The lowest-budget solution is simply to store the third party and open source projects in a reliable network file share (NFS, samba, etc). Then you can either sync locally or just build/link directly against the mounted file share.
It's also important to keep each project in a directory structure that includes the version number in the path (e.g. /nih_libs/boost/1.44.1/...) so that you can easily drop in a new version and start using as needed on a project by project basis. I'm always amazed how many places neglect this step and then have nothing but pain when they want to upgrade to a new version of a lib.
I still don't understand why dependencies don't belong to the repo. My naive reasoning: I just have to clone the repo and bam, I already have all the dependecies needed to build the artifact. When I need to upgrade to a new version of a library, I only have to commit a new version and delete the old one (possibly integrating the new library in a separate branch if the process is not trivial).
If you use something like Git submodules, Mercurial subrepos, or Subversion externals, you can get the best of both worlds. Your repo contains just your code, but a fresh clone will set up dependencies automatically.
I've also seen really simple projects get by with just an "install_deps" task in the Makefile, which you run first thing on a new clone. ("The simplicity of Maven meets the dependency management of Make," the wags will say.)
Sure, this is a solution.
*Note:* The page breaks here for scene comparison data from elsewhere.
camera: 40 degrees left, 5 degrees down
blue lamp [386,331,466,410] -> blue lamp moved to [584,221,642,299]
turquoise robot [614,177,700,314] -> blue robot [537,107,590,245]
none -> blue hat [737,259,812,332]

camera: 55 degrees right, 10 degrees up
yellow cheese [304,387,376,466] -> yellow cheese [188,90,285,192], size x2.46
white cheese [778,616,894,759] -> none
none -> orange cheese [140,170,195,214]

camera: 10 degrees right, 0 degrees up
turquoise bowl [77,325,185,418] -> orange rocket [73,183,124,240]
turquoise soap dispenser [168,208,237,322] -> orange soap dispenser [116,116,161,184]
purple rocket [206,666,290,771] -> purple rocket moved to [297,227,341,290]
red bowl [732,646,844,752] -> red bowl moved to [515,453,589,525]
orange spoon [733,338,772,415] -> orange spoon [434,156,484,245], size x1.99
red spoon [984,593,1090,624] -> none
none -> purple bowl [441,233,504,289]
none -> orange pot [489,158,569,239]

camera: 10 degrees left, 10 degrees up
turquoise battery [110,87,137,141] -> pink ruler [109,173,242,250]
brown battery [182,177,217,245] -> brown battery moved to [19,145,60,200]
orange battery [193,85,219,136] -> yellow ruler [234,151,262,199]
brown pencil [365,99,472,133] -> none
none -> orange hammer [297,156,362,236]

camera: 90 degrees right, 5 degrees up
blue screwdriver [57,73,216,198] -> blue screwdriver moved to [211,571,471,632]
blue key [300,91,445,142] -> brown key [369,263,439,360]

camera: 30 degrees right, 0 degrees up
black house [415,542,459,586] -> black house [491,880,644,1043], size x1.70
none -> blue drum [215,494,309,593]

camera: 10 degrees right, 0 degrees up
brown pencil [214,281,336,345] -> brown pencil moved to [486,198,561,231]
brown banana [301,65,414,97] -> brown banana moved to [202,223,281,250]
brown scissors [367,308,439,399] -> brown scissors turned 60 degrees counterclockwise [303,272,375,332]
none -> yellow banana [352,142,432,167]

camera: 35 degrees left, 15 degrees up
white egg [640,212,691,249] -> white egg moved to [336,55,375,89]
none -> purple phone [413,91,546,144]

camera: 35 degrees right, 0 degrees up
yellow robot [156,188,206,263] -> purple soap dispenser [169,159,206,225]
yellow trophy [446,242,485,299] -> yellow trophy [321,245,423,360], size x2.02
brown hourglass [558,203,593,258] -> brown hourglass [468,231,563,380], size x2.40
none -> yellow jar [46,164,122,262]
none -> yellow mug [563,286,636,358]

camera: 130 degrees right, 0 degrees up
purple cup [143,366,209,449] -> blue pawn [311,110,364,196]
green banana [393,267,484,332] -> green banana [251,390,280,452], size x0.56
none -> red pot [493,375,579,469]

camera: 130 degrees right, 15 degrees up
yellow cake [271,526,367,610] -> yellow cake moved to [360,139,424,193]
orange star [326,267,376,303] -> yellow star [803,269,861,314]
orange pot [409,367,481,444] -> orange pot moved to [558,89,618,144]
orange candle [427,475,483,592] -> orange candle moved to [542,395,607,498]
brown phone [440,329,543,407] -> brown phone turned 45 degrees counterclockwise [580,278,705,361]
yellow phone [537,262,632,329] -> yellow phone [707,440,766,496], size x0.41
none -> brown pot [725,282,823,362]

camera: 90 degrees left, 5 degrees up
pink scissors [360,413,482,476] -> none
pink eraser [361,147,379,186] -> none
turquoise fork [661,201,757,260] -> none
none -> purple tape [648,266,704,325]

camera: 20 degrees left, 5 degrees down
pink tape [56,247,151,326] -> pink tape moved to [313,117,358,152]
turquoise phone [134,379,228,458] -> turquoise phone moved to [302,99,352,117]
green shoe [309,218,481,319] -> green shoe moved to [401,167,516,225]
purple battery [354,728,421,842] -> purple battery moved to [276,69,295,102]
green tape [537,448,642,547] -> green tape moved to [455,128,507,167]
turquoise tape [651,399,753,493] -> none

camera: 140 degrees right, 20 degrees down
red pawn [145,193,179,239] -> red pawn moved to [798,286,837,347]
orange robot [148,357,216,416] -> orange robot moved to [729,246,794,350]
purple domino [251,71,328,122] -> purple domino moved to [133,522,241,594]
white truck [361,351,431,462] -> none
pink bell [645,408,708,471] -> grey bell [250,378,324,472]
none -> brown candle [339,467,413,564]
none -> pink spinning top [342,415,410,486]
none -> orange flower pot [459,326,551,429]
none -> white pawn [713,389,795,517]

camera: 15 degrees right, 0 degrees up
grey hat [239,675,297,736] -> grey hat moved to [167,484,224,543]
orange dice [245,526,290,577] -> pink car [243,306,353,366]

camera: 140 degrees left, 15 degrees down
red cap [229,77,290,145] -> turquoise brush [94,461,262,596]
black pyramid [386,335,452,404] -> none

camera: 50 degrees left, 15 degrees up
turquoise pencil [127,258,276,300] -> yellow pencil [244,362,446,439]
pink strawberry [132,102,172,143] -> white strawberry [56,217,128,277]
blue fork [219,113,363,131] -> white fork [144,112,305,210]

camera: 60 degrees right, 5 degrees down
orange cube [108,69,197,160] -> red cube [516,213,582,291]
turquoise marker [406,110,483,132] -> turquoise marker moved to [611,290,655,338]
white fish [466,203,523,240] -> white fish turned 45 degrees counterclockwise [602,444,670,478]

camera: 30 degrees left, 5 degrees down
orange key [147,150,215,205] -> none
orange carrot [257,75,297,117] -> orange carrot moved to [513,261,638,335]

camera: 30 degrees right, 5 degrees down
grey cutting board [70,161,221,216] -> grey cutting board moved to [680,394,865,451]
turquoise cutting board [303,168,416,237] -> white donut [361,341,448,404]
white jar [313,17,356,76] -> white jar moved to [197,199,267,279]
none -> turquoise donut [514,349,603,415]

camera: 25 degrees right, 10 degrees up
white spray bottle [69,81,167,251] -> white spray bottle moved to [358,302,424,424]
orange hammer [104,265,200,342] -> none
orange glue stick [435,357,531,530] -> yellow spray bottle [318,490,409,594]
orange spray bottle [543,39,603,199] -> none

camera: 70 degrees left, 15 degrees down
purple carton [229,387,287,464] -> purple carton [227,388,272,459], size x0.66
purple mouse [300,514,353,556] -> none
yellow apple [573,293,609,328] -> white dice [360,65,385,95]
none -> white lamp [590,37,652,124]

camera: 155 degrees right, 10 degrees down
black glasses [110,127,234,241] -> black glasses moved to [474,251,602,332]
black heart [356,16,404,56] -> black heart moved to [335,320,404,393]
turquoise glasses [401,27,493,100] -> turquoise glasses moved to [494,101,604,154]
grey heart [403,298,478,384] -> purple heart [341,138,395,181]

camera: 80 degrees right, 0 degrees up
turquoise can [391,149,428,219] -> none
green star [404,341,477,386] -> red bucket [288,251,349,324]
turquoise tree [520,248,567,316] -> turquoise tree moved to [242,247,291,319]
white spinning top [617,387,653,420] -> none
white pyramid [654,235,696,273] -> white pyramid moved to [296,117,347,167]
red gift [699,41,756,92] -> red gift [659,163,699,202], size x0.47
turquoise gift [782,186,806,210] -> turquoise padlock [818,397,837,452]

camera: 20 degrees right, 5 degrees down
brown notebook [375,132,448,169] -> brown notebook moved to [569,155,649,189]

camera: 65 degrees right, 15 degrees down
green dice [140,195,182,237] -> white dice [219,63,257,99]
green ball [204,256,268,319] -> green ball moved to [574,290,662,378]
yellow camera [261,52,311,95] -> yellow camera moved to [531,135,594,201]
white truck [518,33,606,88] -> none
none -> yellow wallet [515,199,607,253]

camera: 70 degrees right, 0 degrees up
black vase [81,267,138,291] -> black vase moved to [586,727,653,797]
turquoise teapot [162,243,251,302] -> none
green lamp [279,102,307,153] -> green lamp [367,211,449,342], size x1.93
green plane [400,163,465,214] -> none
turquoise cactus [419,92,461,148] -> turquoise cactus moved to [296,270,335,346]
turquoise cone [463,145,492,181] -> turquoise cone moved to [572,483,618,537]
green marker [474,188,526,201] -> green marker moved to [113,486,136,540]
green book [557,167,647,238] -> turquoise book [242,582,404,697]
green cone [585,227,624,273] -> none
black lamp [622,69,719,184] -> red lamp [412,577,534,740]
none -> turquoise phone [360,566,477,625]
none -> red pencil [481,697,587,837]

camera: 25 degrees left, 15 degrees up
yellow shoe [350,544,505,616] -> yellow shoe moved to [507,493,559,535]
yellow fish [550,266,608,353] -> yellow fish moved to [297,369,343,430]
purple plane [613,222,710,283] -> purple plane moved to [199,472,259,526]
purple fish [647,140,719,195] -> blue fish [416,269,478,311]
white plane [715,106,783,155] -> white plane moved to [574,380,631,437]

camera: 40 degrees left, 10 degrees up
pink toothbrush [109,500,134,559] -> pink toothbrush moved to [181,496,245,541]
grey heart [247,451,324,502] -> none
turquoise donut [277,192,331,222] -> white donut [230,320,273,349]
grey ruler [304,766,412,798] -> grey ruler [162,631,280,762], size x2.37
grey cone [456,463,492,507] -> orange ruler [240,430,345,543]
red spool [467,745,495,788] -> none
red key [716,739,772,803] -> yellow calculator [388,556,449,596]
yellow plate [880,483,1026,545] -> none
But my confusion remains: why I should't put all these dependencies in the repository with the code that uses them? In the end, doing so I have (almost) all I need to produce the intended software artifact.
There are a few reasons to do this. One is to at least nominally separate code that's licensed differently than yours (something your lawyers may ask you to do). Another is to make it easier to share your tweaks to the third-party code among several of your own projects.
However, yes, checking in dependencies with your code is the way to go.
Deps that can be reliably included with just a meta-descriptor (i.e. Gemfile, pom.xml, etc.) are still exceptionally rare. Thus the natural choice is to put the rest right next to the code that it belongs to. Well, natural choice unless you're stuck in a 90s java mindset...
If you want to do something simple it takes a 60 line pom.xml to express it. If you want to do something a little trickier it takes another 60 lines and three hours minimum of poking around at inadequately written docs. If you want to do something difficult, forget it. Ant, which is a nightmare of usability and continues to make me wake in the middle of the night screaming, is at least as complex to configure, better documented and is not a quarter as constrained as Maven.
That said the Maven dependency model isn't too bad; fortunately you don't have to adopt Maven to get it, you can just use Ivy.
You've got that backwards. The "90s java mindset" is the lib dir. The 2011 approach is Maven, as evidenced by the fact that 100% of my clients use it, and practically every major open source project uses it as well.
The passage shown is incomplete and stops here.